次に、上記実施形態及び別例から把握できる技術的思想について以下に追記する。
(イ)前記三次元繊維強化複合材における各強化繊維束層と前記厚さ方向糸とを合わせた繊維の体積分率と等しくなるように、前記無機粒子の体積分率を設定する。
(ロ)前記無機粒子の粒子径は、前記厚さ方向糸を形成する繊維の繊維径よりも小さい。
10…三次元繊維強化複合材、11a,11b,11c,11d…強化繊維束層、12…厚さ方向糸、13…三次元繊維構造体、21,22…隙間、31,32…マトリックス樹脂、33…無機粒子としてのカーボンナノチューブ。

Claims (4)

  1. 複数の強化繊維束層が積層されるとともに、各強化繊維束層を厚さ方向糸によって積層方向に結合して形成された三次元繊維構造体にマトリックス樹脂を含浸させてなる三次元繊維強化複合材であって、
    前記厚さ方向糸と、当該厚さ方向糸に隣り合う各強化繊維束層との間、及び前記厚さ方向糸が相反する方向に延びる部位の間に形成される隙間に含浸される前記マトリックス樹脂には、前記マトリックス樹脂よりも線膨張係数の小さい無機粒子が充填されており、
    前記マトリックス樹脂中の前記無機粒子の体積分率の上限を、
    樹脂が未硬化状態において74%×(1−樹脂の体積収縮率)に設定したことを特徴とする三次元繊維強化複合材。
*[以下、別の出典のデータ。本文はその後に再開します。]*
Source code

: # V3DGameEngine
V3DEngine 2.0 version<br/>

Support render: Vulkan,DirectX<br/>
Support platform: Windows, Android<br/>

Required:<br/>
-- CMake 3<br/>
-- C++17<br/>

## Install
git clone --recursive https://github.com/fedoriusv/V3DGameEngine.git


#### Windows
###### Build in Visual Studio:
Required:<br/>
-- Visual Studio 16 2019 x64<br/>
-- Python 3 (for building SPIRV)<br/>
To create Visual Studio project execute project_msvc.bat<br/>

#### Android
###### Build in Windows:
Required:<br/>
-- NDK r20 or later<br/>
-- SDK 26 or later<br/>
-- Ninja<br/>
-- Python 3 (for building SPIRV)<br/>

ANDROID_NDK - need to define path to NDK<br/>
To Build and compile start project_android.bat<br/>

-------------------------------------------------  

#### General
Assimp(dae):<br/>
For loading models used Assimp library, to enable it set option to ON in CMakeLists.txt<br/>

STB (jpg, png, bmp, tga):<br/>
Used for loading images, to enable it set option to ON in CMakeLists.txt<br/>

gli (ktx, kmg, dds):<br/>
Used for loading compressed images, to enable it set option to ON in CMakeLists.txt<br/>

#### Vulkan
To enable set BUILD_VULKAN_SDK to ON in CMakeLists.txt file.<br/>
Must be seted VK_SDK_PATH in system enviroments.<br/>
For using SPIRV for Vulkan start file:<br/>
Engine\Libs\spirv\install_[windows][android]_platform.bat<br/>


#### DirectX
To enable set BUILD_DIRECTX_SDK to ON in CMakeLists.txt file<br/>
  2. 前記隙間に含浸された前記マトリックス樹脂の体積分率が、前記三次元繊維構造体における前記隙間以外の部位に含浸された前記マトリックス樹脂の体積分率と等しくなるように、前記無機粒子の体積分率を設定したことを特徴とする請求項1に記載の三次元繊維強化複合材。
  3. 前記隙間に含浸された前記マトリックス樹脂によって前記隙間内に発生する内部応力と、前記三次元繊維構造体における前記隙間以外の部位に含浸された前記マトリックス樹脂によって前記隙間以外の部位に発生する内部応力との差に応じて前記無機粒子の体積分率を設定したことを特徴とする請求項1に記載の三次元繊維強化複合材。
  4. 前記無機粒子はカーボンナノチューブであることを特徴とする請求項1〜請求項3のいずれか一項に記載の三次元繊維強化複合材。